Best Gluten Free Blueberry Pancakes!
On this penultimate day of school I decided to get up a little earlier and make the boys these delicious pancakes. You won't know they're gluten free! And I love that they're full of fiber so they're really filling. Today, I used unsweetened cashew milk instead of almond milk and they were just as good. Also, the boys don't like coconut oil so I used good ol' fashioned butter in the pan (grass-fed of course!). :)
Ingredients:
- 1 1/3 cup Oat flour, grind wheat free oats in blender to make flour 
- 1 tbsp baking powder 
- 1/2 tsp sea salt 
- 1 tsp cinnamon 
- 1 1 /4 cup unsweetened almond milk 
- 1 large egg 
- 1 tbsp olive oil 
- 1 tsp vanilla extract or ground vanilla bean 
- 1 banana 
- 1/2 cup blueberries 
Directions:
- Combine flour, baking powder, salt and cinnamon in large bowl. 
- Whisk milk, egg, oil, and vanilla in a medium bowl.
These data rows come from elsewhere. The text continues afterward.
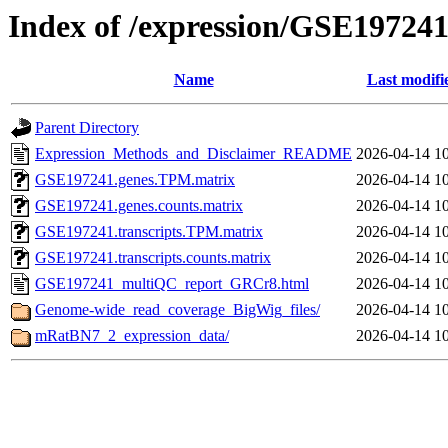
Index of /expression/GSE19724
Name
Last modifi
Parent Directory
Expression_Methods_and_Disclaimer_README
2026-04-14 1
GSE197241.genes.TPM.matrix
2026-04-14 1
GSE197241.genes.counts.matrix
2026-04-14 1
GSE197241.transcripts.TPM.matrix
2026-04-14 1
GSE197241.transcripts.counts.matrix
2026-04-14 1
GSE197241_multiQC_report_GRCr8.html
2026-04-14 1
Genome-wide_read_coverage_BigWig_files/
2026-04-14 1
mRatBN7_2_expression_data/
2026-04-14 1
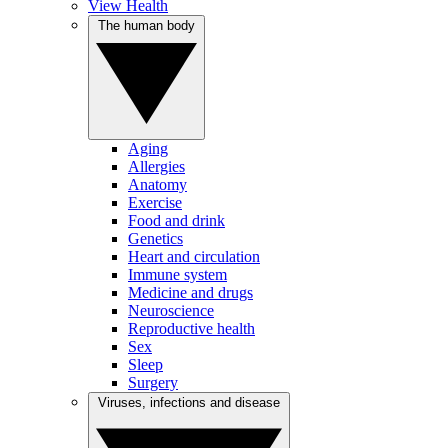
View Health
The human body
Aging
Allergies
Anatomy
Exercise
Food and drink
Genetics
Heart and circulation
Immune system
Medicine and drugs
Neuroscience
Reproductive health
Sex
Sleep
Surgery
Viruses, infections and disease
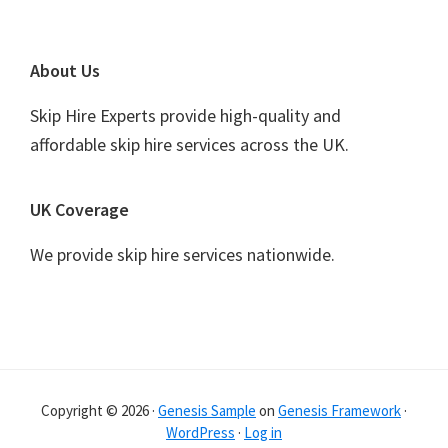
Footer
About Us
Skip Hire Experts provide high-quality and
affordable skip hire services across the UK.
UK Coverage
We provide skip hire services nationwide.
Copyright © 2026 ·
Genesis Sample
on
Genesis Framework
·
WordPress
·
Log in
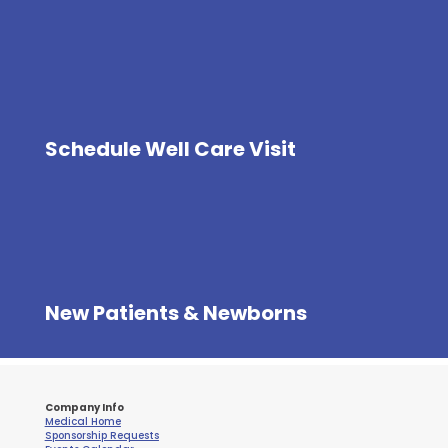
Schedule Well Care Visit
New Patients & Newborns
Company Info
Medical Home
Sponsorship Requests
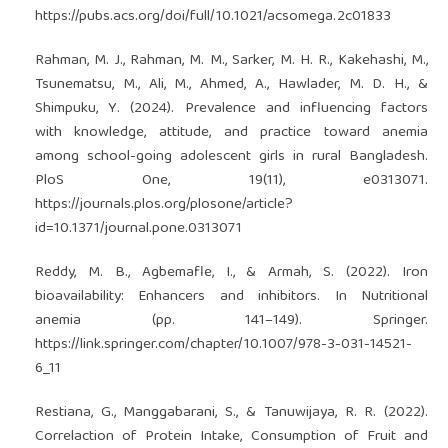
https://pubs.acs.org/doi/full/10.1021/acsomega.2c01833
Rahman, M. J., Rahman, M. M., Sarker, M. H. R., Kakehashi, M.,
Tsunematsu, M., Ali, M., Ahmed, A., Hawlader, M. D. H., &
Shimpuku, Y. (2024). Prevalence and influencing factors
with knowledge, attitude, and practice toward anemia
among school-going adolescent girls in rural Bangladesh.
PloS One, 19(11), e0313071.
https://journals.plos.org/plosone/article?
id=10.1371/journal.pone.0313071
Reddy, M. B., Agbemafle, I., & Armah, S. (2022). Iron
bioavailability: Enhancers and inhibitors. In Nutritional
anemia (pp. 141–149). Springer.
https://link.springer.com/chapter/10.1007/978-3-031-14521-
6_11
Restiana, G., Manggabarani, S., & Tanuwijaya, R. R. (2022).
Correlaction of Protein Intake, Consumption of Fruit and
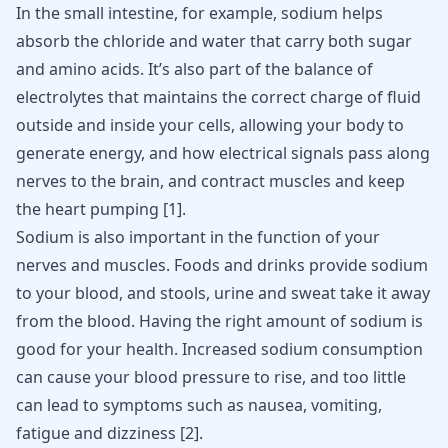
In the small intestine, for example, sodium helps
absorb the chloride and water that carry both sugar
and amino acids. It’s also part of the balance of
electrolytes that maintains the correct charge of fluid
outside and inside your cells, allowing your body to
generate energy, and how electrical signals pass along
nerves to the brain
, and contract muscles and keep
the heart pumping
[
1
]
.
Sodium
is also important in the function of your
nerves and muscles. Foods and drinks provide sodium
to your blood, and stools, urine and sweat take it away
from the blood. Having the right amount of sodium is
good for your health.
Increased sodium consumption
can cause your blood pressure to rise, and too little
can lead to symptoms such as nausea, vomiting,
fatigue and dizziness
[
2
]
.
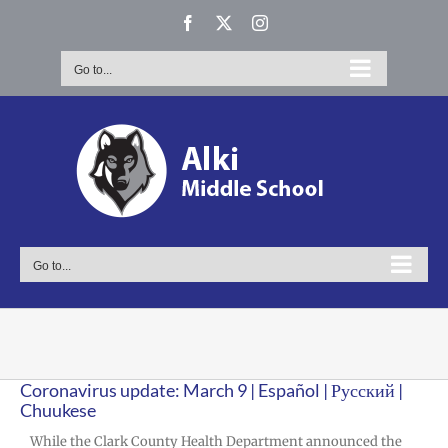
Skip
Facebook
X
Instagram
to
content
Go to...
Go to...
Coronavirus update: March 9 | Español | Русский |
Chuukese
While the Clark County Health Department announced the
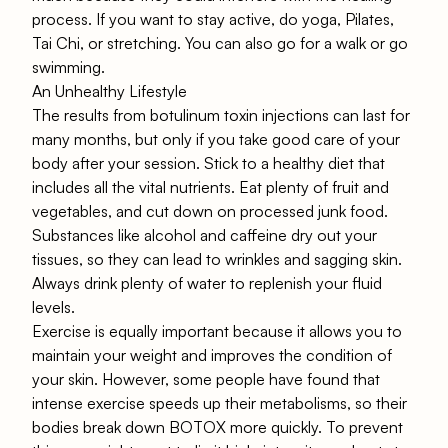
process. If you want to stay active, do yoga, Pilates,
Tai Chi, or stretching. You can also go for a walk or go
swimming.
An Unhealthy Lifestyle
The results from botulinum toxin injections can last for
many months, but only if you take good care of your
body after your session. Stick to a healthy diet that
includes all the vital nutrients. Eat plenty of fruit and
vegetables, and cut down on processed junk food.
Substances like alcohol and caffeine dry out your
tissues, so they can lead to wrinkles and sagging skin.
Always drink plenty of water to replenish your fluid
levels.
Exercise is equally important because it allows you to
maintain your weight and improves the condition of
your skin. However, some people have found that
intense exercise speeds up their metabolisms, so their
bodies break down BOTOX more quickly. To prevent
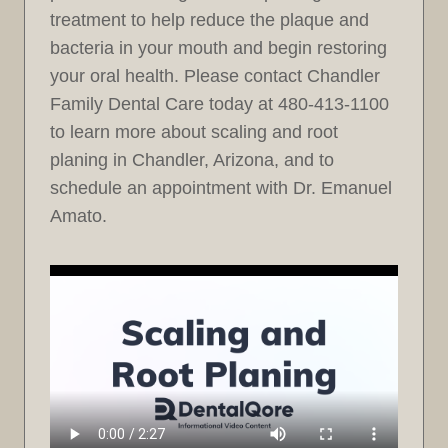
treatment to help reduce the plaque and
bacteria in your mouth and begin restoring
your oral health. Please contact Chandler
Family Dental Care today at 480-413-1100
to learn more about scaling and root
planing in Chandler, Arizona, and to
schedule an appointment with Dr. Emanuel
Amato.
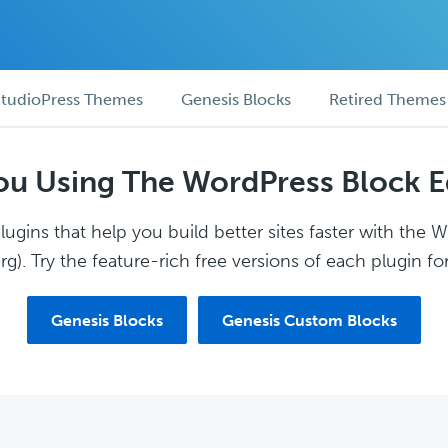
tudioPress Themes
Genesis Blocks
Retired Themes
ou Using The WordPress Block E
ugins that help you build better sites faster with the 
g). Try the feature-rich free versions of each plugin for
Genesis Blocks
Genesis Custom Blocks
Add banana and mash with ingredients. 
- Pour banana mixture into flour mixture and combine. Add blueberries and mix again. 
- Lightly grease a non stick pan with coconut oil over medium heat. When pan is hot, use 1/4 cup to pour batter into pan. 
- Cook until bubbles form, then flip and cook on other side until lightly browned.